● TASKS TO PERFORM:
1 - In the IBAN text, write out the passage from "Our mechanism eliminates" to "or Y ourselves." word for word.
2 - According to the IBAN text, what does the service store in place of IBANs and account holder names?

Our mechanism eliminates the not-so-desirable second and third scenarios for those IBANs for which we have a hash value in our database.

Letting other people know if an IBAN exists without divulging the IBAN

Our web service allows users to share the information whether IBANs exist and belong to a given account holder without sharing the IBANs or account holder names. Other users can then use this stored information to find out that a given IBAN really belongs to a given acount holder.

What might sound a bit like magic is made possible by cryptographic hash functions. We do not store IBANs or account holders but only hashes of IBANs which have been salted with data derived from the account holder names. These hashes allow us to answer the question "does IBAN X belong to account holder Y", but they do not allow us to figure out the values of X or Y ourselves.

As a result, our users can (for those IBANs for which we have hashes) find out that a given IBAN really belongs to a given account holder. This information is included in the return values of the function validate_iban.

● Stored data entries:

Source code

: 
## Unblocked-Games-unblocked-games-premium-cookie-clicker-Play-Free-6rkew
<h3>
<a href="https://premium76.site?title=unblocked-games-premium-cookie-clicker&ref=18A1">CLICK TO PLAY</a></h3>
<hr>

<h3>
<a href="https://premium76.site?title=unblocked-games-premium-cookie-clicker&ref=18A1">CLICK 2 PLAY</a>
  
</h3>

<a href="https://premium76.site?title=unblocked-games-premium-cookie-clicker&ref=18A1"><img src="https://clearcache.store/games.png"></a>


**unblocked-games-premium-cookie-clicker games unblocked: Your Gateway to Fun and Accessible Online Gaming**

● RESULTS FOR EACH TASK:
1 -
Our mechanism eliminates the not-so-desirable second and third scenarios for those IBANs for which we have a hash value in our database.

Letting other people know if an IBAN exists without divulging the IBAN

Our web service allows users to share the information whether IBANs exist and belong to a given account holder without sharing the IBANs or account holder names. Other users can then use this stored information to find out that a given IBAN really belongs to a given acount holder.

What might sound a bit like magic is made possible by cryptographic hash functions. We do not store IBANs or account holders but only hashes of IBANs which have been salted with data derived from the account holder names. These hashes allow us to answer the question "does IBAN X belong to account holder Y", but they do not allow us to figure out the values of X or Y ourselves.

2 - Hashes of IBANs, salted with data derived from the account holder names.